## [Exercise instructions]
Range to copy from the entries below: the line containing "Kelebihan terbitan quranusmani.com" through the line containing "い、というところも少なくありません。", inclusive. Retype only those lines, exactly, without any images.

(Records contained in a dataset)

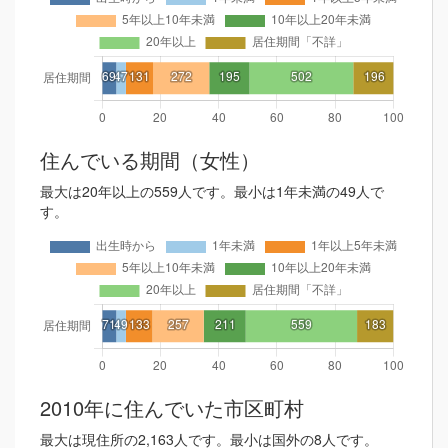
住んでいる期間（女性）
最大は20年以上の559人です。最小は1年未満の49人で
す。
2010年に住んでいた市区町村
最大は現住所の2,163人です。最小は国外の8人です。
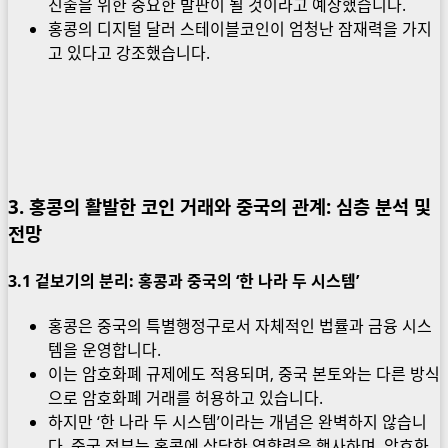
진출을 위한 중요한 발판이 될 것이라고 예상했습니다.
홍콩의 디지털 달러 스테이블코인이 엄청난 잠재력을 가지
고 있다고 강조했습니다.
3. 홍콩의 활발한 코인 거래와 중국의 관계: 심층 분석 및
전망
3.
1 겉보기의 분리: 홍콩과 중국의 ‘한 나라 두 시스템’
홍콩은 중국의 특별행정구로서 자체적인 법률과 금융 시스
템을 운영합니다.
이는 암호화폐 규제에도 적용되며, 중국 본토와는 다른 방식
으로 암호화폐 거래를 허용하고 있습니다.
하지만 ‘한 나라 두 시스템’이라는 개념은 완벽하지 않습니
다. 중국 정부는 홍콩에 상당한 영향력을 행사하며, 암호화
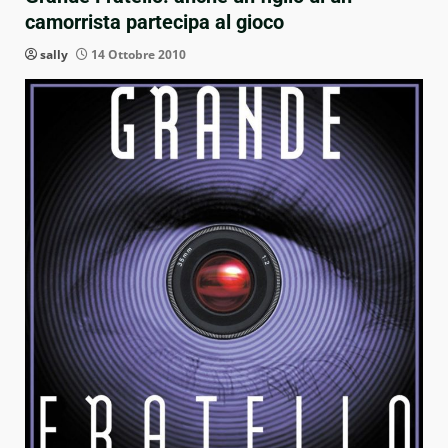
camorrista partecipa al gioco
sally
14 Ottobre 2010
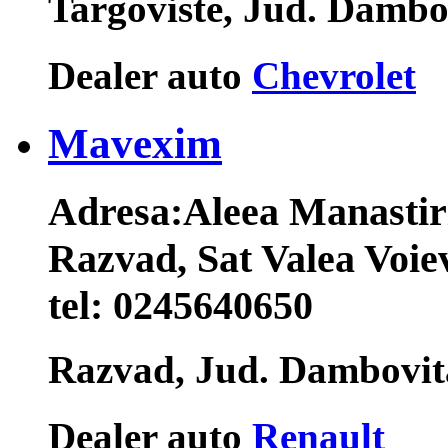
Targoviste, Jud. Damb
Dealer auto
Chevrolet
Mavexim
Adresa:
Aleea Manastir
Razvad, Sat Valea Voie
tel:
0245640650
Razvad, Jud. Dambovi
Dealer auto
Renault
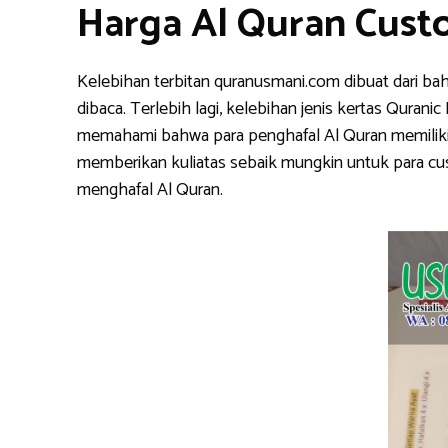
Harga Al Quran Cust
Kelebihan terbitan quranusmani.com dibuat dari ba
dibaca. Terlebih lagi, kelebihan jenis kertas Qura
memahami bahwa para penghafal Al Quran memiliki k
memberikan kuliatas sebaik mungkin untuk para cu
menghafal Al Quran.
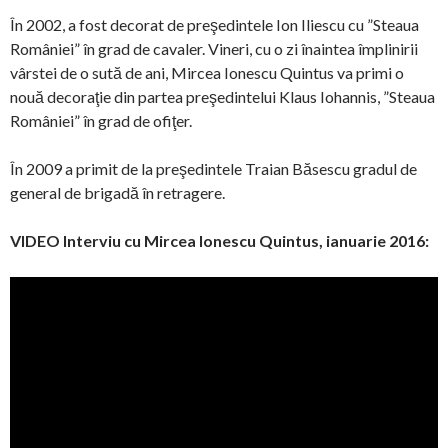
În 2002, a fost decorat de preşedintele Ion Iliescu cu ”Steaua
României” în grad de cavaler. Vineri, cu o zi înaintea împlinirii
vârstei de o sută de ani, Mircea Ionescu Quintus va primi o
nouă decoraţie din partea preşedintelui Klaus Iohannis, ”Steaua
României” în grad de ofiţer.
În 2009 a primit de la preşedintele Traian Băsescu gradul de
general de brigadă în retragere.
VIDEO Interviu cu Mircea Ionescu Quintus, ianuarie 2016:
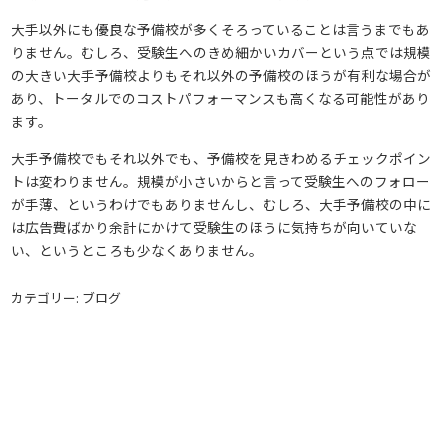
大手以外にも優良な予備校が多くそろっていることは言うまでもあ
りません。むしろ、受験生へのきめ細かいカバーという点では規模
の大きい大手予備校よりもそれ以外の予備校のほうが有利な場合が
あり、トータルでのコストパフォーマンスも高くなる可能性があり
ます。
大手予備校でもそれ以外でも、予備校を見きわめるチェックポイン
トは変わりません。規模が小さいからと言って受験生へのフォロー
が手薄、というわけでもありませんし、むしろ、大手予備校の中に
は広告費ばかり余計にかけて受験生のほうに気持ちが向いていな
い、というところも少なくありません。
カテゴリー: ブログ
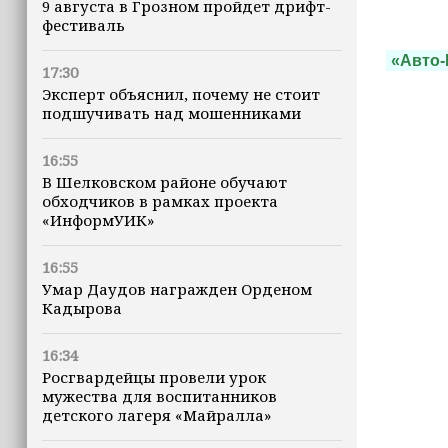
9 августа в Грозном пройдет дрифт-
фестиваль
«Авто-
17:30
Эксперт объяснил, почему не стоит
подшучивать над мошенниками
16:55
В Шелковском районе обучают
обходчиков в рамках проекта
«ИнформУИК»
16:55
Умар Даудов награжден Орденом
Кадырова
16:34
Росгвардейцы провели урок
мужества для воспитанников
детского лагеря «Майралла»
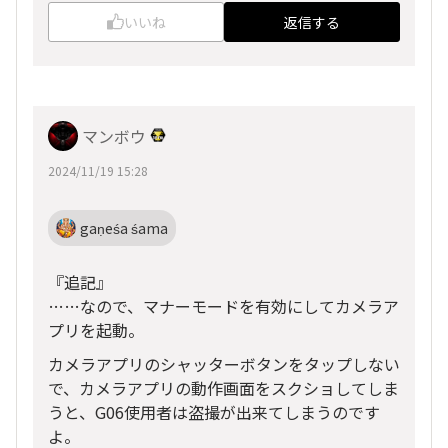
いいね
返信する
マンボウ
2024/11/19 15:28
gaṇeśa śama
『追記』
……なので、マナーモードを有効にしてカメラア
プリを起動。
カメラアプリのシャッターボタンをタップしない
で、カメラアプリの動作画面をスクショしてしま
うと、G06使用者は盗撮が出来てしまうのです
よ。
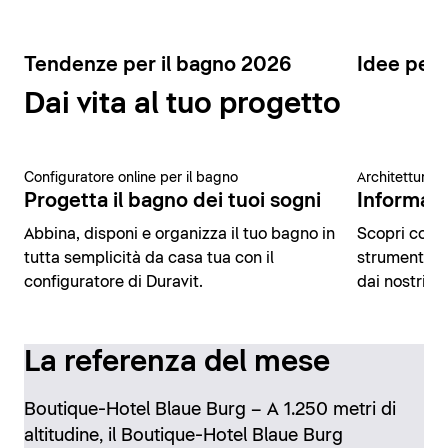
Tendenze per il bagno 2026
Idee per 
Dai vita al tuo progetto
Configuratore online per il bagno
Architettura 
Progetta il bagno dei tuoi sogni
Informazio
Abbina, disponi e organizza il tuo bagno in
Scopri conte
tutta semplicità da casa tua con il
strumenti di
configuratore di Duravit.
dai nostri es
La referenza del mese
Boutique-Hotel Blaue Burg – A 1.250 metri di
altitudine, il Boutique-Hotel Blaue Burg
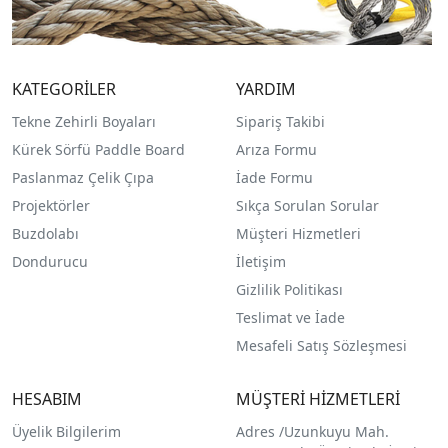
KATEGORİLER
YARDIM
Tekne Zehirli Boyaları
Sipariş Takibi
Kürek Sörfü Paddle Board
Arıza Formu
Paslanmaz Çelik Çıpa
İade Formu
Projektörler
Sıkça Sorulan Sorular
Buzdolabı
Müşteri Hizmetleri
Dondurucu
İletişim
Gizlilik Politikası
Teslimat ve İade
Mesafeli Satış Sözleşmesi
HESABIM
MÜŞTERİ HİZMETLERİ
Üyelik Bilgilerim
Adres /
Uzunkuyu Mah.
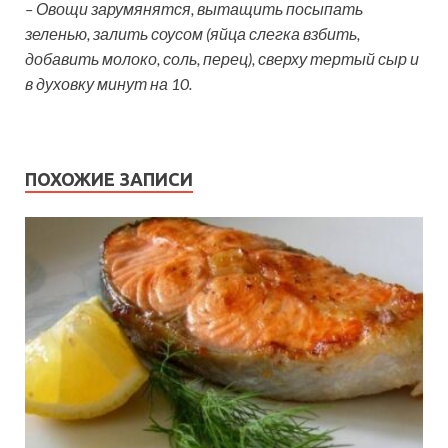
– Овощи зарумянятся, вытащить посыпать
зеленью, залить соусом (яйца слегка взбить,
добавить молоко, соль, перец), сверху тертый сыр и
в духовку минут на 10.
ПОХОЖИЕ ЗАПИСИ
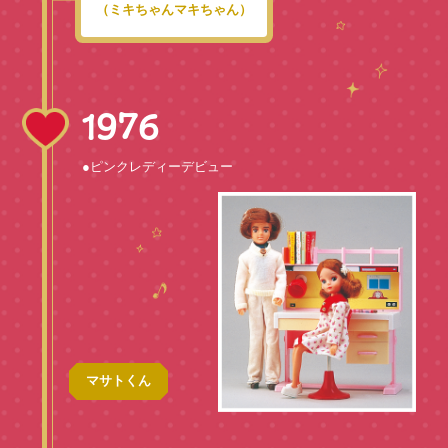
（ミキちゃんマキちゃん）
1976
●ピンクレディーデビュー
マサトくん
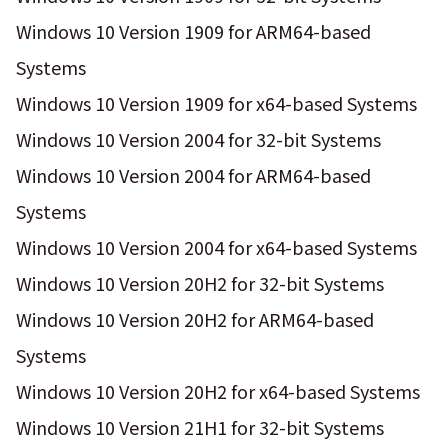
Windows 10 Version 1909 for ARM64-based
Systems
Windows 10 Version 1909 for x64-based Systems
Windows 10 Version 2004 for 32-bit Systems
Windows 10 Version 2004 for ARM64-based
Systems
Windows 10 Version 2004 for x64-based Systems
Windows 10 Version 20H2 for 32-bit Systems
Windows 10 Version 20H2 for ARM64-based
Systems
Windows 10 Version 20H2 for x64-based Systems
Windows 10 Version 21H1 for 32-bit Systems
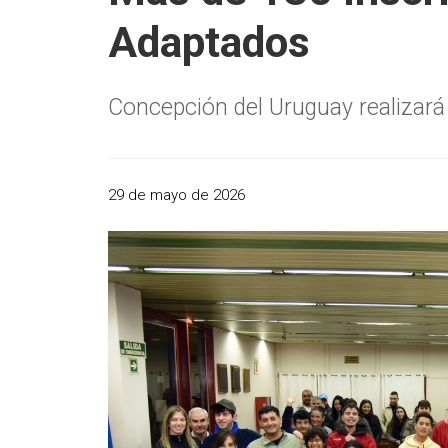
Adaptados
Concepción del Uruguay realizará 
29 de mayo de 2026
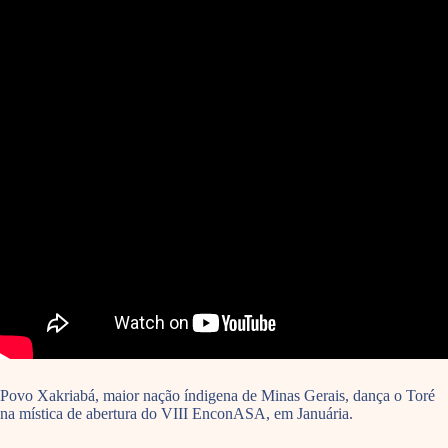
Povo Xakriabá, maior nação índigena de Minas Gerais, dança o Toré
na mística de abertura do VIII EnconASA, em Januária.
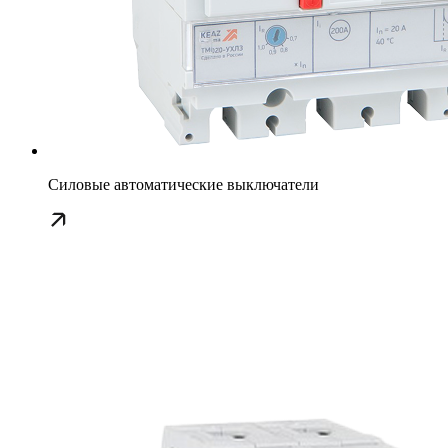
Силовые автоматические выключатели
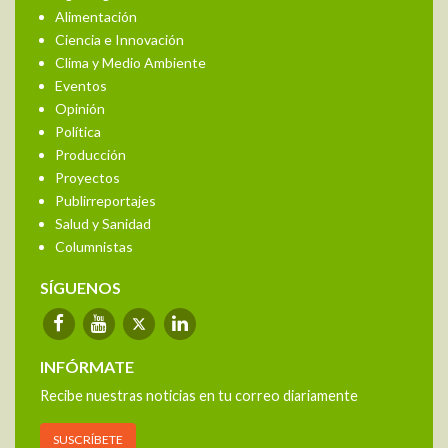
Alimentación
Ciencia e Innovación
Clima y Medio Ambiente
Eventos
Opinión
Política
Producción
Proyectos
Publirreportajes
Salud y Sanidad
Columnistas
SÍGUENOS
INFÓRMATE
Recibe nuestras noticias en tu correo diariamente
SUSCRÍBETE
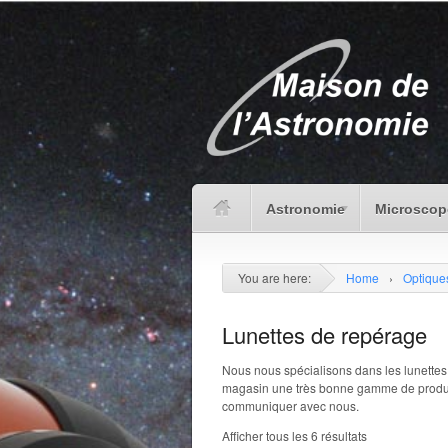
Astronomie
Microscop
You are here:
Home
›
Optiques
Lunettes de repérage
Nous nous spécialisons dans les lunette
magasin une très bonne gamme de produit
communiquer avec nous.
Afficher tous les 6 résultats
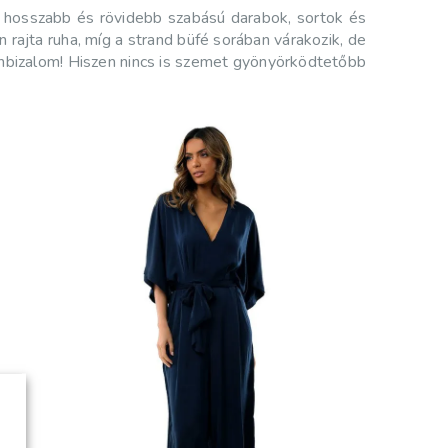
ak hosszabb és rövidebb szabású darabok, sortok és
n rajta ruha, míg a strand büfé sorában várakozik, de
 önbizalom! Hiszen nincs is szemet gyönyörködtetőbb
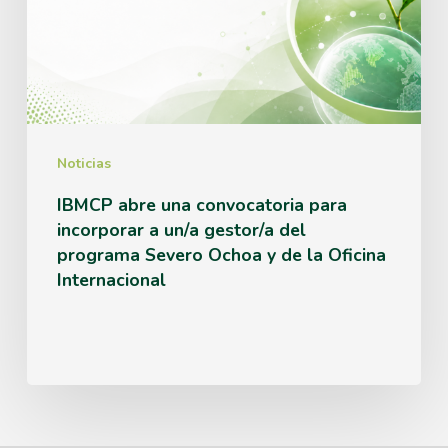
para
incorporar
a
un/a
gestor/a
Noticias
del
IBMCP abre una convocatoria para
incorporar a un/a gestor/a del
programa
programa Severo Ochoa y de la Oficina
Severo
Internacional
Ochoa
y
de
la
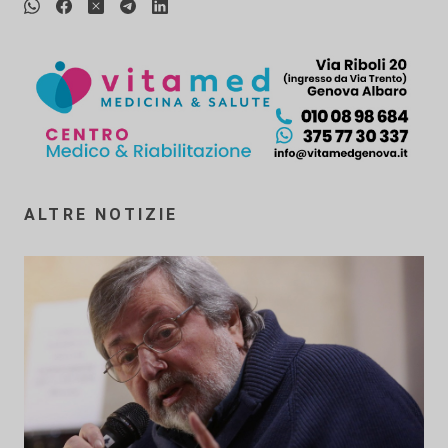
ALTRE NOTIZIE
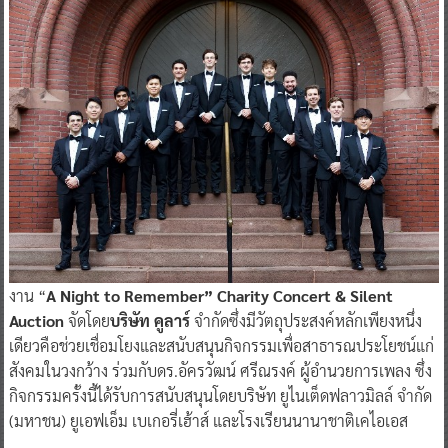
งาน “
A Night to Remember” Charity Concert & Silent
Auction
จัดโดย
บริษัท คูลาร์
จำกัดซึ่งมีวัตถุประสงค์หลักเพียงหนึ่ง
เดียวคือช่วยเชื่อมโยงและสนับสนุนกิจกรรมเพื่อสาธารณประโยชน์แก่
สังคมในวงกว้าง ร่วมกับดร.อัครวัฒน์ ศรีณรงค์ ผู้อำนวยการเพลง ซึ่ง
กิจกรรมครั้งนี้ได้รับการสนับสนุนโดยบริษัท ยูไนเต็ดฟลาวมิลล์ จำกัด
(มหาชน) ยูเอฟเอ็ม เบเกอรี่เฮ้าส์ และโรงเรียนนานาชาติเคไอเอส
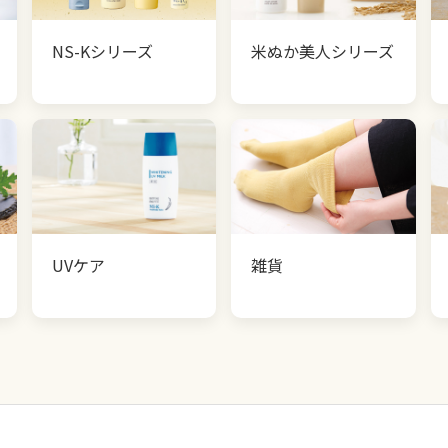
NS-Kシリーズ
米ぬか美人シリーズ
UVケア
雑貨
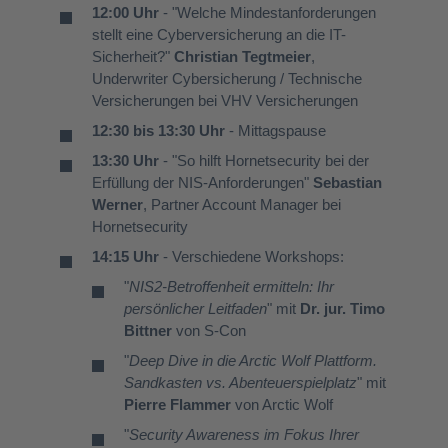
12:00 Uhr
- "Welche Mindestanforderungen
stellt eine Cyberversicherung an die IT-
Sicherheit?"
Christian Tegtmeier
,
Underwriter Cybersicherung / Technische
Versicherungen bei VHV Versicherungen
12:30 bis 13:30 Uhr
- Mittagspause
13:30 Uhr
- "So hilft Hornetsecurity bei der
Erfüllung der NIS-Anforderungen"
Sebastian
Werner
, Partner Account Manager bei
Hornetsecurity
14:15 Uhr
- Verschiedene Workshops:
"
NIS2-Betroffenheit ermitteln: Ihr
persönlicher Leitfaden
" mit
Dr. jur. Timo
Bittner
von S-Con
"
Deep Dive in die Arctic Wolf Plattform.
Sandkasten vs. Abenteuerspielplatz
" mit
Pierre Flammer
von Arctic Wolf
"
Security Awareness im Fokus Ihrer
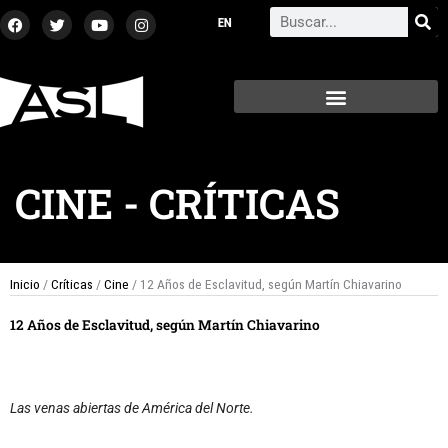
Ir
F
T
Y
I
Search
a
w
o
n
al
c
i
u
s
contenido
e
t
t
t
b
t
u
a
o
e
b
g
o
r
e
r
k
a
m
CINE
-
CRÍTICAS
Inicio
/
Críticas
/
Cine
/ 12 Años de Esclavitud, según Martín Chiavarino
12 Años de Esclavitud, según Martín Chiavarino
Las venas abiertas de América del Norte.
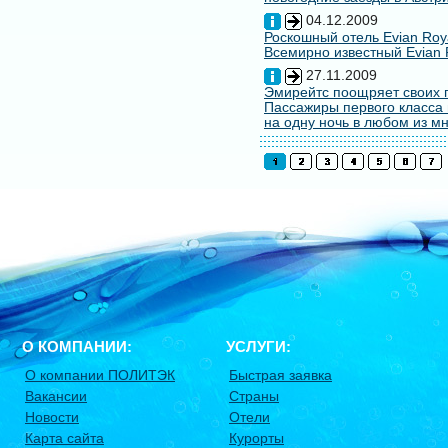
04.12.2009
Роскошный отель Evian Roy
Всемирно известный Evian 
27.11.2009
Эмирейтс поощряет своих 
Пассажиры первого класса 
на одну ночь в любом из мн
О КОМПАНИИ:
УСЛУГИ:
О компании ПОЛИТЭК
Быстрая заявка
Вакансии
Страны
Новости
Отели
Карта сайта
Курорты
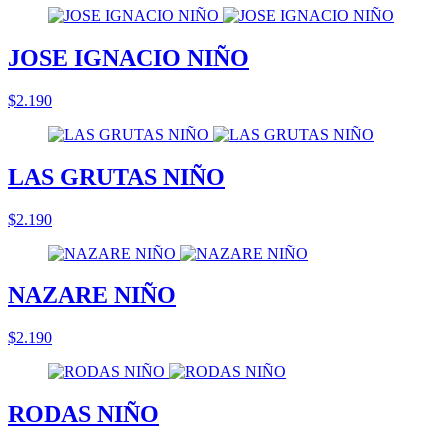
JOSE IGNACIO NIÑO
$2.190
LAS GRUTAS NIÑO
$2.190
NAZARE NIÑO
$2.190
RODAS NIÑO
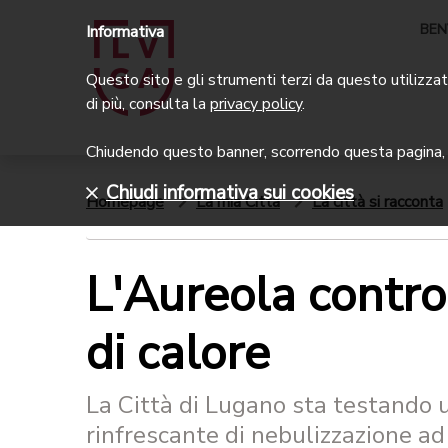
BEN
Informativa
Questo sito e gli strumenti terzi da questo utilizzati
di più, consulta la
privacy policy
.
Chiudendo questo banner, scorrendo questa pagina, c
Chiudi informativa sui cookies
Homepage
La mia Città
La città si racconta
L'Aureola contro 
di calore
La Città di Lugano sta testando 
rinfrescante di nebulizzazione ad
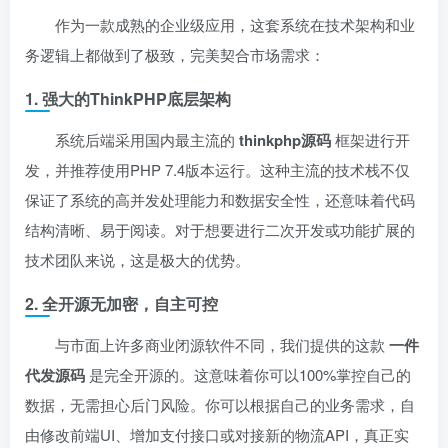
作为一款成熟的企业级应用，这套系统在技术架构和业
务逻辑上都做到了极致，完美契合市场需求：
1. 强大的ThinkPHP底层架构
系统后端采用国内最主流的
thinkphp源码
框架进行开
发，并推荐使用PHP 7.4版本运行。这种主流的技术栈不仅
保证了系统的高并发处理能力和数据安全性，还意味着代码
结构清晰、易于阅读。对于想要进行二次开发或功能扩展的
技术团队来说，这是极大的优势。
2. 全开源无加密，自主可控
与市面上许多商业闭源软件不同，我们提供的这款
一件
代发源码
是完全开源的。这意味着你可以100%掌控自己的
数据，无需担心后门风险。你可以根据自己的业务需求，自
由修改前端UI、增加支付接口或对接新的物流API，真正实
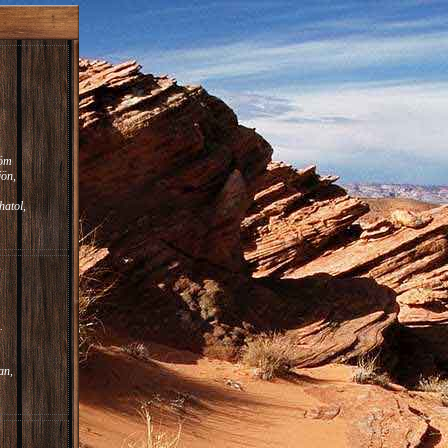
röm
jön,
atol,
.
an,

## [Exercise answer]
Kelebihan terbitan quranusmani.com dibuat dari ba
dibaca. Terlebih lagi, kelebihan jenis kertas Qura
memahami bahwa para penghafal Al Quran memiliki k
memberikan kuliatas sebaik mungkin untuk para cu
menghafal Al Quran.
În 2002, a fost decorat de preşedintele Ion Iliescu cu ”Steaua
României” în grad de cavaler. Vineri, cu o zi înaintea împlinirii
vârstei de o sută de ani, Mircea Ionescu Quintus va primi o
nouă decoraţie din partea preşedintelui Klaus Iohannis, ”Steaua
României” în grad de ofiţer.
În 2009 a primit de la preşedintele Traian Băsescu gradul de
general de brigadă în retragere.
VIDEO Interviu cu Mircea Ionescu Quintus, ianuarie 2016:
大手以外にも優良な予備校が多くそろっていることは言うまでもあ
りません。むしろ、受験生へのきめ細かいカバーという点では規模
の大きい大手予備校よりもそれ以外の予備校のほうが有利な場合が
あり、トータルでのコストパフォーマンスも高くなる可能性があり
ます。
大手予備校でもそれ以外でも、予備校を見きわめるチェックポイン
トは変わりません。規模が小さいからと言って受験生へのフォロー
が手薄、というわけでもありませんし、むしろ、大手予備校の中に
は広告費ばかり余計にかけて受験生のほうに気持ちが向いていな
い、というところも少なくありません。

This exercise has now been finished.